NHS logistics votes overwhelmingly for strike action

0
1517

UNISON General Secretary Dave Prentis yesterday announced that NHS Logistics staff have voted overwhelmingly to take strike action to defend their service from privatisation.

Prentis made the announcement during his speech to move Composite Motion 9 on the NHS at the TUC Congress.

Attacking ‘Labour’s market madness in the NHS’, Prentis said that ‘newly-qualified nurses, doctors, and health professionals are struggling to find jobs, to use their vital skills to save and improve life. What a waste.’

He said health workers have been left ‘dazed by a permanent revolution, driven by those who believe the market knows best’ as NHS Trusts compete against each other for patients.

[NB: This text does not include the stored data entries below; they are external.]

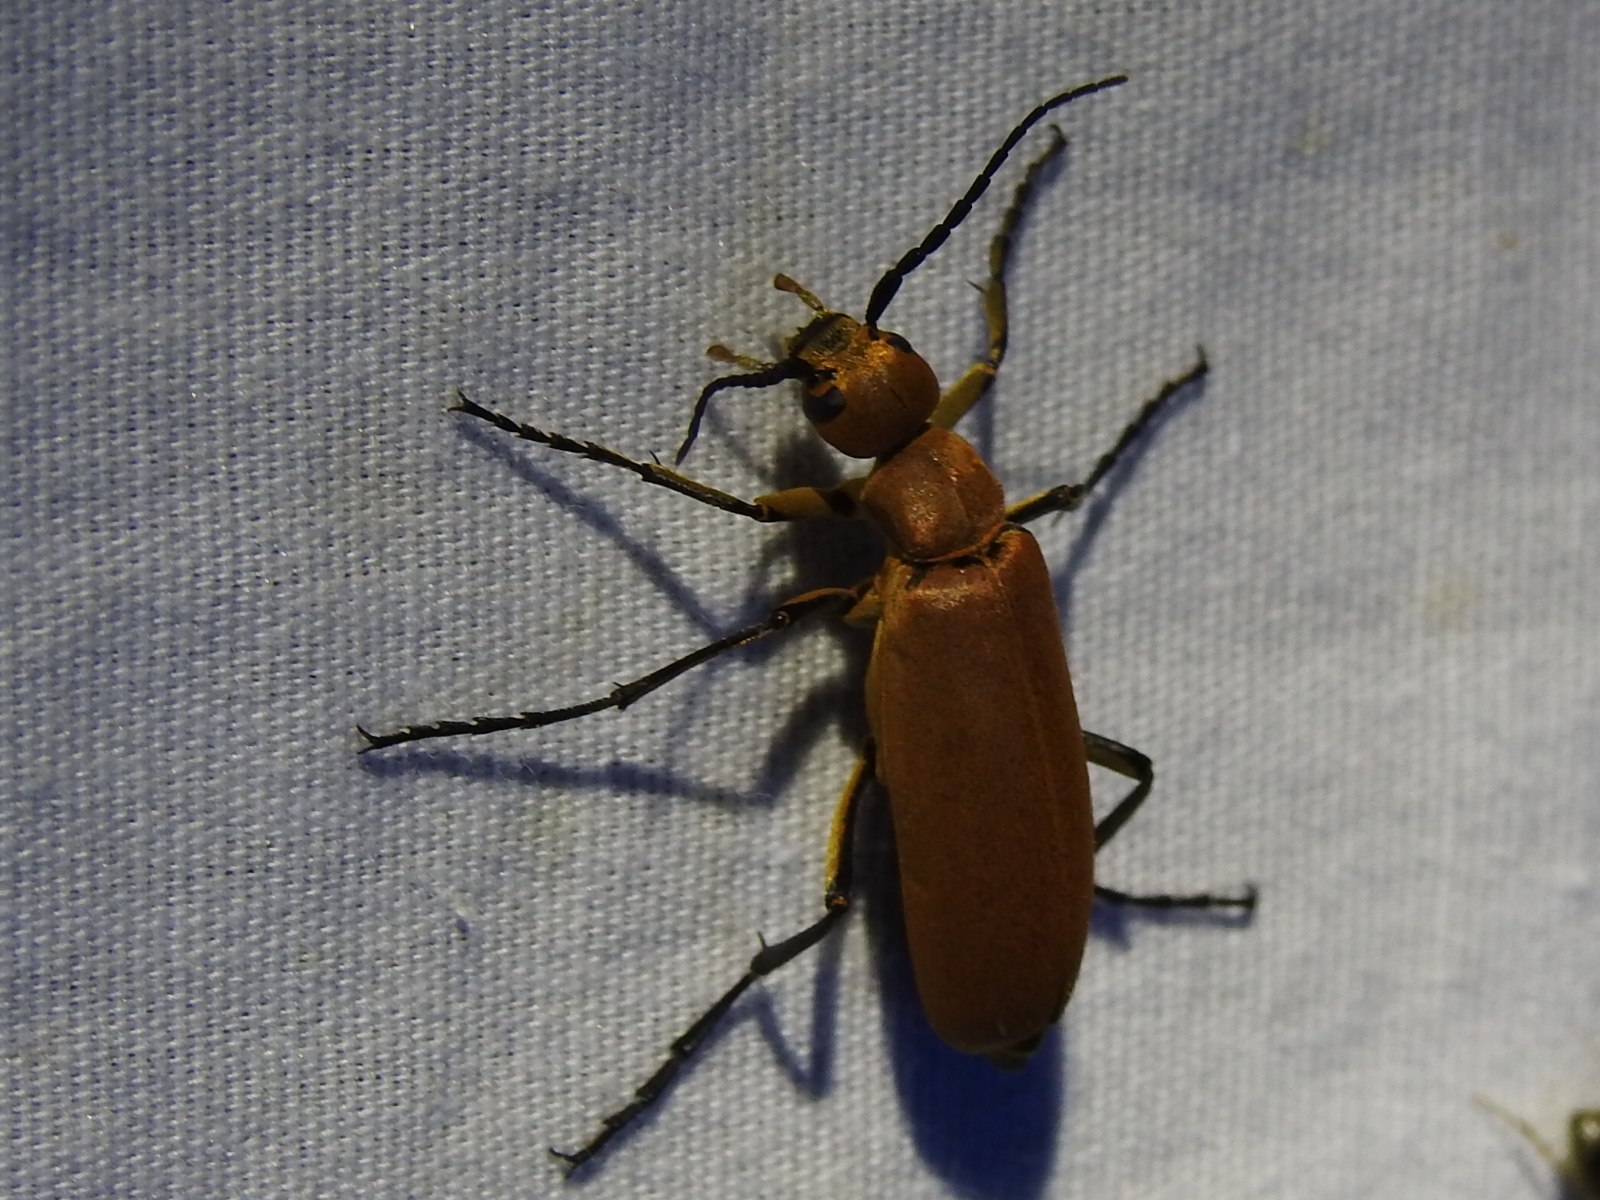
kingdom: Animalia
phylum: Arthropoda
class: Insecta
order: Coleoptera
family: Meloidae
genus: Epicauta
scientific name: Epicauta immaculata
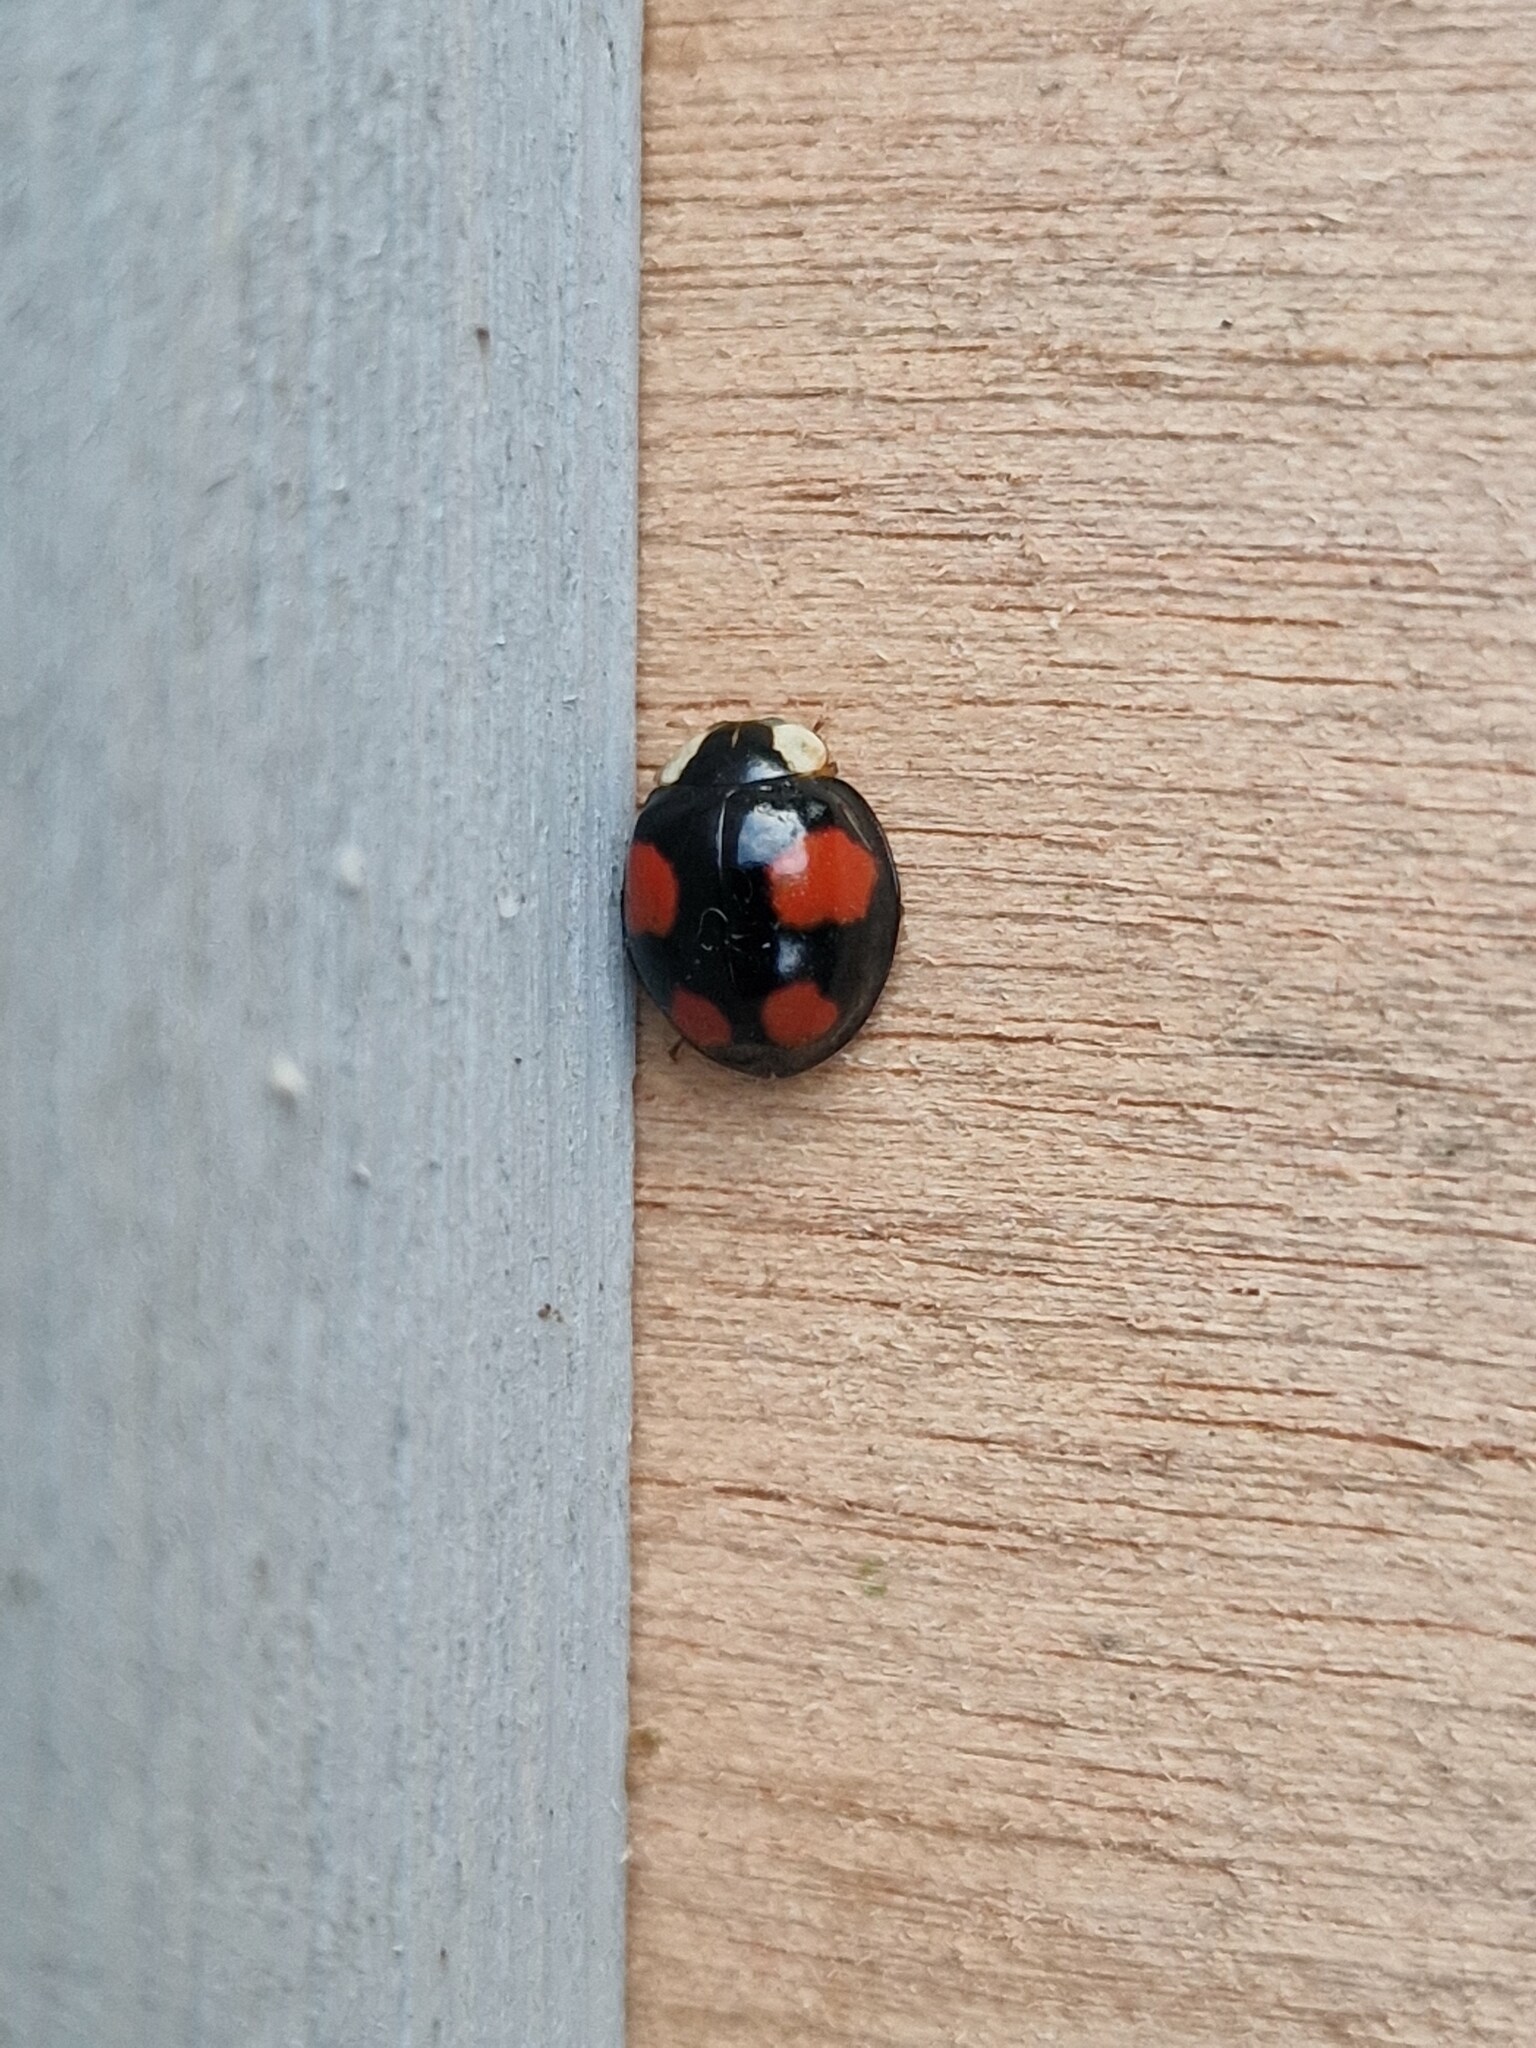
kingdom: Animalia
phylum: Arthropoda
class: Insecta
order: Coleoptera
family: Coccinellidae
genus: Harmonia
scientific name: Harmonia axyridis
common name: Harlequin ladybird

Prentis said he was ‘proud’ to represent staff at NHS Logistics.

‘A Labour government is quite literally parcelling up and packaging off this public service to DHL.

‘But I am proud to announce that today, UNISON members in NHS Logistics voted overwhelmingly to take strike action to protect their service,’ he continued to applause and cheers.

‘Our members have the full support of our union and the resources available to it. Your fight is our fight.’

Seconding the motion, Gemma Richardson-Williams, Society of Radiographers, said that if the development of private services continues then the NHS ‘will be no more than a logo for a group of corporate chains’.

She asked: ‘What good is an NHS when my patients are seen as commodities and come second to profits?’

Supporting the motion, Irene Danks, Prospect, said: ‘We are sick and tired of the number crunchers, the phoney targets, the PFI, the PPP mantra, that dictate that our hospitals must be mortgaged to the hilt so private companies and their directors and shareholders can make a profit.’

The motion on the NHS called upon the TUC General Council to ‘coordinate a major campaign across health unions, patients, users and professional groups and communities, to challenge the marketisation of the NHS and halt further privatisation’.

It also urged the General Council to ‘organise a demonstration in spring 2007 to take forward these demands.’